Last year’s EDCI results showed that the private markets were significantly lagging the public markets in terms of board-level gender diversity. Just 54% of private companies had at least one woman on their boards, compared with 87% of public companies. These results were not entirely surprising, given that public companies have likely faced greater scrutiny and pressure, from a wider variety of stakeholders and for a longer period of time, to increase the presence of women on their boards.
This year’s results reveal relatively modest gains on this front. The number of private companies with at least one woman on their boards rose just 3 percentage points, to 57%. And they continue to lag public companies by a significant margin on this dimension. (See Exhibit 6.)
Gender diversity, however, isn’t just about increasing female representation on corporate boards.

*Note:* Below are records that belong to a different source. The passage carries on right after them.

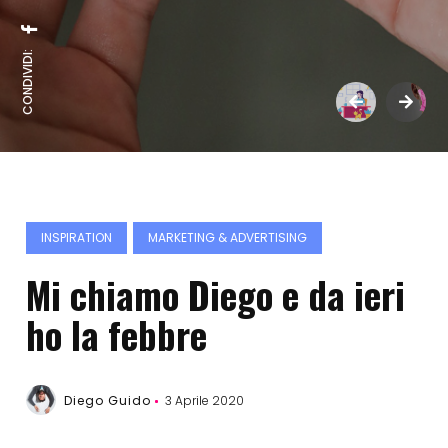
CONDIVIDI:
INSPIRATION
MARKETING & ADVERTISING
Mi chiamo Diego e da ieri
ho la febbre
Diego Guido
3 Aprile 2020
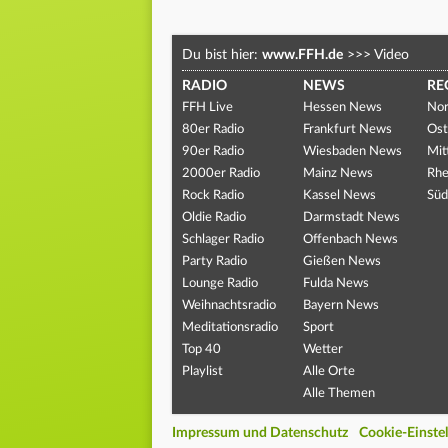
Du bist hier:
www.FFH.de
>>>
Video
RADIO
NEWS
RE
FFH Live
Hessen News
Nor
80er Radio
Frankfurt News
Ost
90er Radio
Wiesbaden News
Mit
2000er Radio
Mainz News
Rhe
Rock Radio
Kassel News
Süd
Oldie Radio
Darmstadt News
Schlager Radio
Offenbach News
Party Radio
Gießen News
Lounge Radio
Fulda News
Weihnachtsradio
Bayern News
Meditationsradio
Sport
Top 40
Wetter
Playlist
Alle Orte
Alle Themen
Impressum und Datenschutz
Cookie-Einste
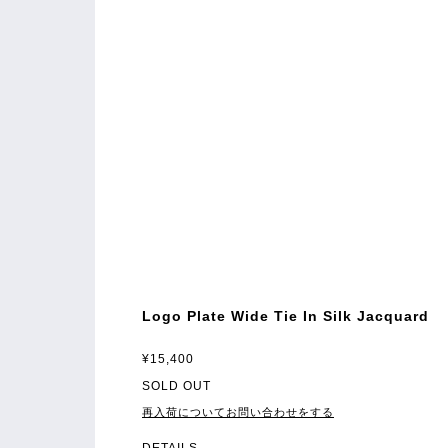
Logo Plate Wide Tie In Silk Jacquard
¥15,400
SOLD OUT
再入荷についてお問い合わせをする
DETAILS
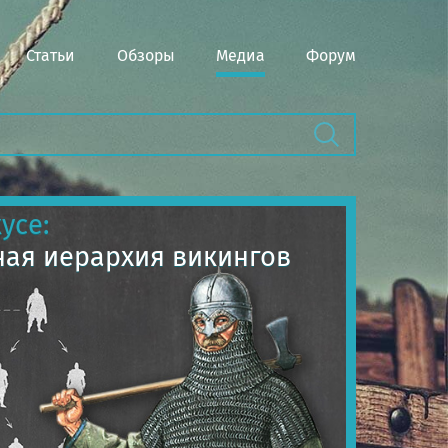
Статьи
Обзоры
Медиа
Форум
усе:
ая иерархия викингов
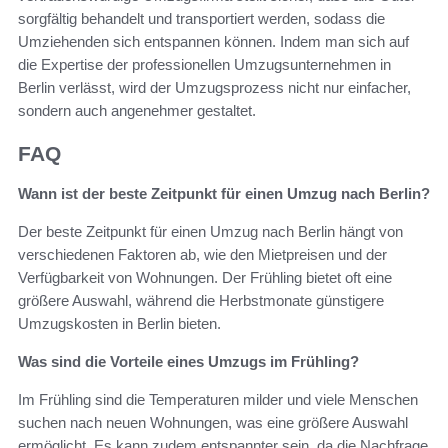
sorgfältig behandelt und transportiert werden, sodass die
Umziehenden sich entspannen können. Indem man sich auf
die Expertise der professionellen Umzugsunternehmen in
Berlin verlässt, wird der Umzugsprozess nicht nur einfacher,
sondern auch angenehmer gestaltet.
FAQ
Wann ist der beste Zeitpunkt für einen Umzug nach Berlin?
Der beste Zeitpunkt für einen Umzug nach Berlin hängt von
verschiedenen Faktoren ab, wie den Mietpreisen und der
Verfügbarkeit von Wohnungen. Der Frühling bietet oft eine
größere Auswahl, während die Herbstmonate günstigere
Umzugskosten in Berlin bieten.
Was sind die Vorteile eines Umzugs im Frühling?
Im Frühling sind die Temperaturen milder und viele Menschen
suchen nach neuen Wohnungen, was eine größere Auswahl
ermöglicht. Es kann zudem entspannter sein, da die Nachfrage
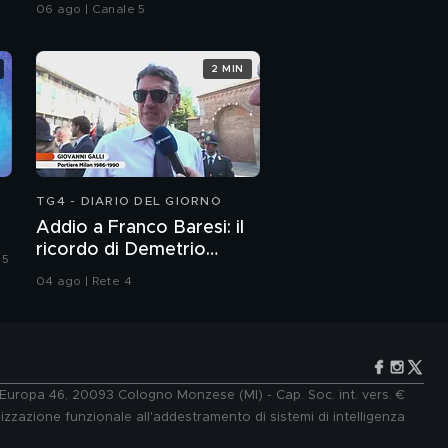
coetaneo
06 ago | Canale 5
2 MIN
TG4 - DIARIO DEL GIORNO
Addio a Franco Baresi: il
ricordo di Demetrio
 5
Albertini, Clarence
04 ago | Rete 4
Seedorf e Giovanni Galli
e Europa 46, 20093 Cologno Monzese (MI) - Cap. Soc. int. vers. €
lizzazione funzionale all'addestramento di sistemi di intelligenza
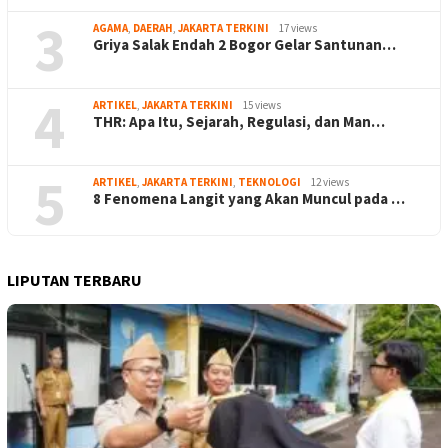
3
AGAMA
,
DAERAH
,
JAKARTA TERKINI
17 views
Griya Salak Endah 2 Bogor Gelar Santunan…
4
ARTIKEL
,
JAKARTA TERKINI
15 views
THR: Apa Itu, Sejarah, Regulasi, dan Man…
5
ARTIKEL
,
JAKARTA TERKINI
,
TEKNOLOGI
12 views
8 Fenomena Langit yang Akan Muncul pada …
LIPUTAN TERBARU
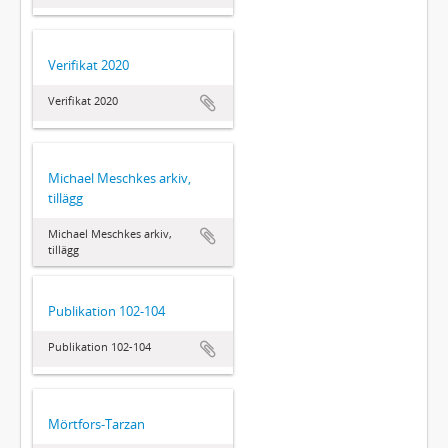
Verifikat 2020
Verifikat 2020
Michael Meschkes arkiv,
tillägg
Michael Meschkes arkiv,
tillägg
Publikation 102-104
Publikation 102-104
Mörtfors-Tarzan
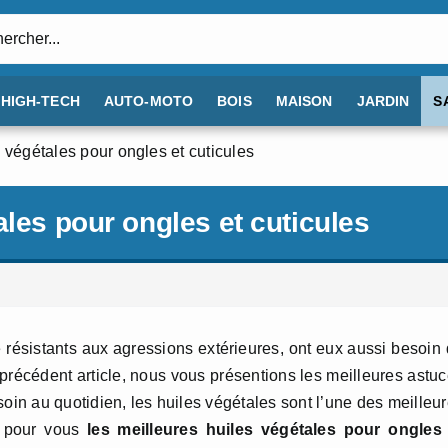
:
HIGH-TECH
AUTO-MOTO
BOIS
MAISON
JARDIN
S
 végétales pour ongles et cuticules
ales pour ongles et cuticules
e résistants aux agressions extérieures, ont eux aussi besoin
précédent article, nous vous présentions les meilleures astu
oin au quotidien, les huiles végétales sont l’une des meilleu
é pour vous
les meilleures huiles végétales pour ongles 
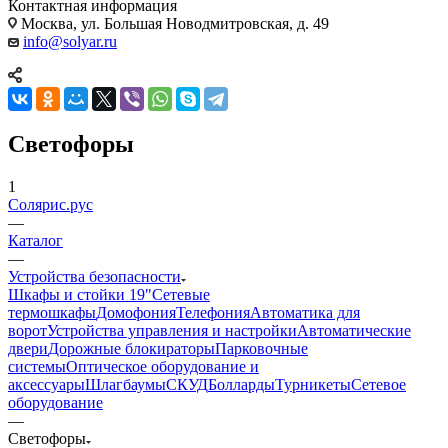
Контактная информация
Москва, ул. Большая Новодмитровская, д. 49
info@solyar.ru
Светофоры
1
Солярис.рус
—
Каталог
—
Устройства безопасности
Шкафы и стойки 19"
Сетевые
термошкафы
Домофония
Телефония
Автоматика для
ворот
Устройства управления и настройки
Автоматические
двери
Дорожные блокираторы
Парковочные
системы
Оптическое оборудование и
аксессуары
Шлагбаумы
СКУД
Болларды
Турникеты
Сетевое
оборудование
—
Светофоры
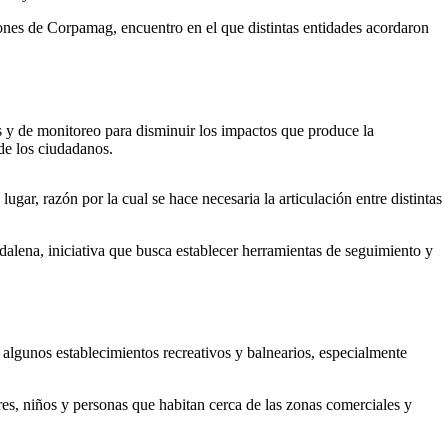
ciones de Corpamag, encuentro en el que distintas entidades acordaron
 y de monitoreo para disminuir los impactos que produce la
de los ciudadanos.
ugar, razón por la cual se hace necesaria la articulación entre distintas
lena, iniciativa que busca establecer herramientas de seguimiento y
 algunos establecimientos recreativos y balnearios, especialmente
res, niños y personas que habitan cerca de las zonas comerciales y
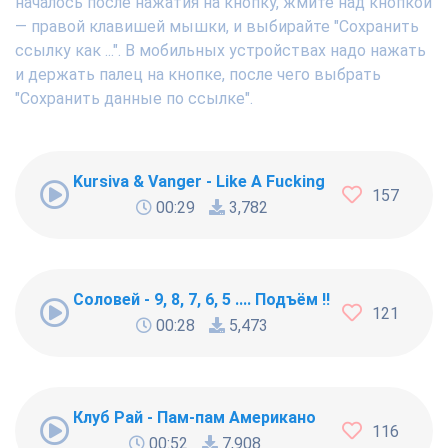
началось после нажатия на кнопку, жмите над кнопкой
— правой клавишей мышки, и выбирайте "Сохранить
ссылку как ...". В мобильных устройствах надо нажать
и держать палец на кнопке, после чего выбрать
"Сохранить данные по ссылке".
Kursiva & Vanger - Like A Fucking Newbie
157
00:29
3,782
Соловей - 9, 8, 7, 6, 5 .... Подъём !!!
121
00:28
5,473
Клуб Рай - Пам-пам Американо
116
00:52
7,908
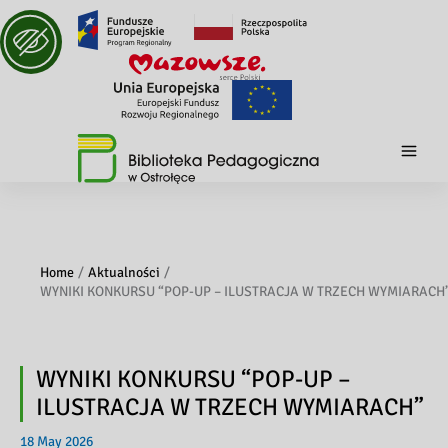
Home
Aktualności
WYNIKI KONKURSU “POP-UP – ILUSTRACJA W TRZECH WYMIARACH
WYNIKI KONKURSU “POP-UP –
ILUSTRACJA W TRZECH WYMIARACH”
18 May 2026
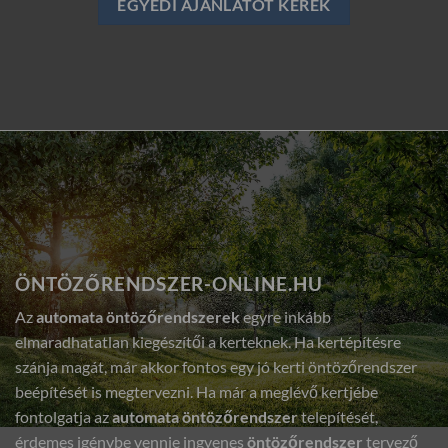
EGYEDI AJÁNLATOT KÉREK
ÖNTÖZŐRENDSZER-ONLINE.HU
Az
automata öntözőrendszerek
egyre inkább
elmaradhatatlan kiegészítői a kerteknek. Ha kertépítésre
szánja magát, már akkor fontos egy jó kerti öntözőrendszer
beépítését is megtervezni. Ha már a meglévő kertjébe
fontolgatja az
automata öntözőrendszer
telepítését,
érdemes igénybe vennie ingyenes
öntözőrendszer
tervező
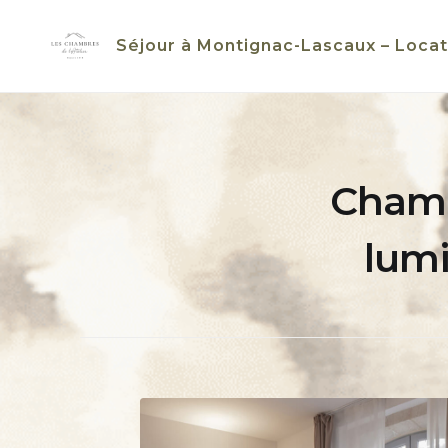
Skip
to
Séjour à Montignac-Lascaux – Locat
content
Chambr
lum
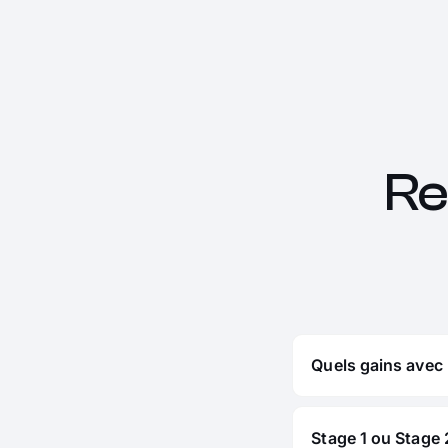
Re
Quels gains avec
Stage 1 ou Stage 2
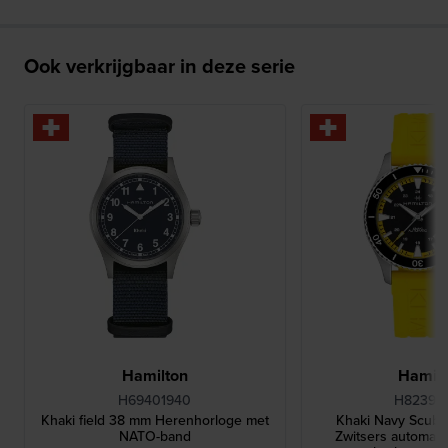
Ook verkrijgbaar in deze serie
Hamilton
Hamilt
H69401940
H82395
Khaki field 38 mm Herenhorloge met
Khaki Navy Scub
NATO-band
Zwitsers automatis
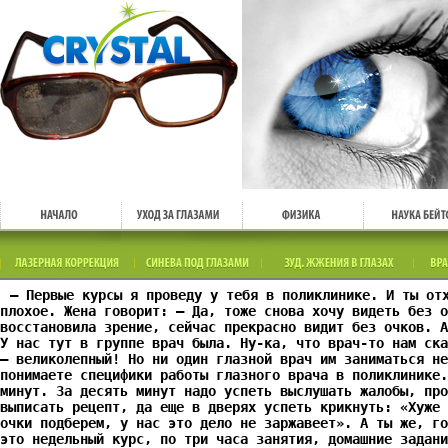
— Первые курсы я проведу у тебя в поликлинике. И ты от
плохое. Жена говорит: — Да, тоже снова хочу видеть без 
восстановила зрение, сейчас прекрасно видит без очков. А
У нас тут в группе врач была. Ну-ка, что врач-то нам ска
— великолепный! Но ни один глазной врач им заниматься не
понимаете специфики работы глазного врача в поликлинике.
минут. За десять минут надо успеть выслушать жалобы, про
выписать рецепт, да еще в дверях успеть крикнуть: «Хуже 
очки подберем, у нас это дело не заржавеет». А ты же, го
это недельный курс, по три часа занятия, домашние задани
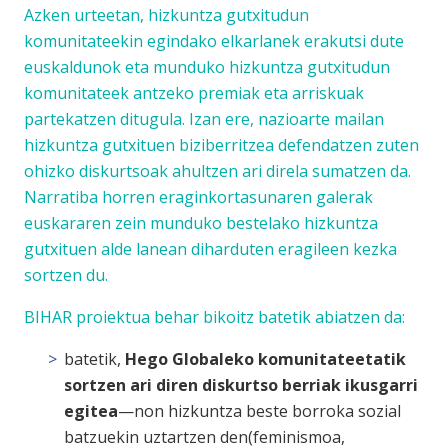
Azken urteetan, hizkuntza gutxitudun
komunitateekin egindako elkarlanek erakutsi dute
euskaldunok eta munduko hizkuntza gutxitudun
komunitateek antzeko premiak eta arriskuak
partekatzen ditugula. Izan ere, nazioarte mailan
hizkuntza gutxituen biziberritzea defendatzen zuten
ohizko diskurtsoak ahultzen ari direla sumatzen da.
Narratiba horren eraginkortasunaren galerak
euskararen zein munduko bestelako hizkuntza
gutxituen alde lanean diharduten eragileen kezka
sortzen du.
BIHAR proiektua behar bikoitz batetik abiatzen da:
batetik,
Hego Globaleko komunitateetatik
sortzen ari diren diskurtso berriak ikusgarri
egitea
—non hizkuntza beste borroka sozial
batzuekin uztartzen den(feminismoa,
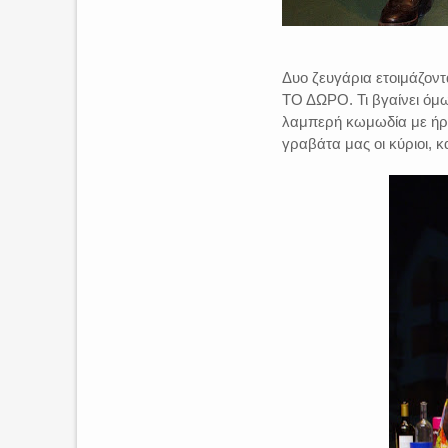
Δυο ζευγάρια ετοιμάζοντ
ΤΟ ΔΩΡΟ. Τι βγαίνει όμ
λαμπερή κωμωδία με ήρ
γραβάτα μας οι κύριοι, 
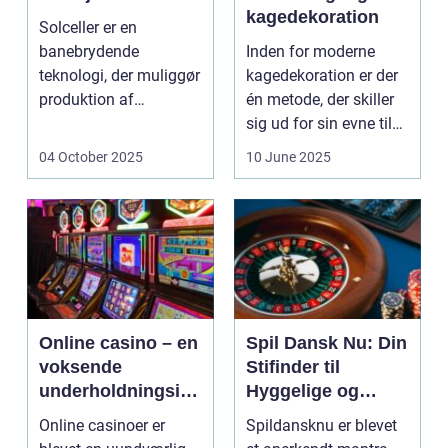
kagedekoration
Solceller er en
banebrydende
Inden for moderne
teknologi, der muliggør
kagedekoration er der
produktion af
én metode, der skiller
elektricitet ved at
sig ud for sin evne til
udnytt...
at bri...
04 October 2025
10 June 2025
Online casino – en
Spil Dansk Nu: Din
voksende
Stifinder til
underholdningsind
Hyggelige og
ustri
Underholdende
Online casinoer er
Spildansknu er blevet
Online Casinoer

This year, the EDCI added a new metric—gender diversity in the C-suite—and here, private companies outperformed their public counterparts. Women made up 22% of the C-suite at the median private company, compared with 17% at public companies. This finding holds true across regions and sectors.
Moreover, the proportion of women in the C-suite at private companies increases over the course of ownership by a PE firm. (See Exhibit 7.) This is an encouraging finding: it shows that PE firms understand the benefits of having diverse perspectives in top management as well as the virtues of being able to identify, recruit, and nurture top management from a larger talent pool.
Finally, this year’s data also enabled us to analyze trends in board membership among underrepresented groups at companies based in the Americas. (Data on this metric is not available for companies based in the EMEA [Europe, the Middle East, and Africa] or Asia.) Here, private companies are generally in line with their public peers. According to data from Equilar, a provider of information services on corporate leadership, in the fourth quarter of 2021, 15% of board directors at Russell 3000 companies came from underrepresented communities, an increase of 1 percentage point over the first quarter of that year. Meanwhile, the number of members of underrepresented groups on private company boards grew by 1 percentage point, to 14%, from 2021 to 2022. (See “Making a Difference.”)
In an increasingly uncertain world—rife with complex macroeconomic, environmental, and social forces—PE firms have an important role to play in building portfolio companies that deliver on their social license to operate. And as our analysis of EDCI data shows, many of them are rising to the challenge, building inclusive work environments, and creating safe, high-quality jobs. In doing so, they are also delivering outsize returns for their investors and society as a whole.
Yet this is no time for complacency. These results show that there are still many areas where PE funds can and should do better. We’re excited by the progress made so far and hope to see even greater adoption of the emerging best practices in the future.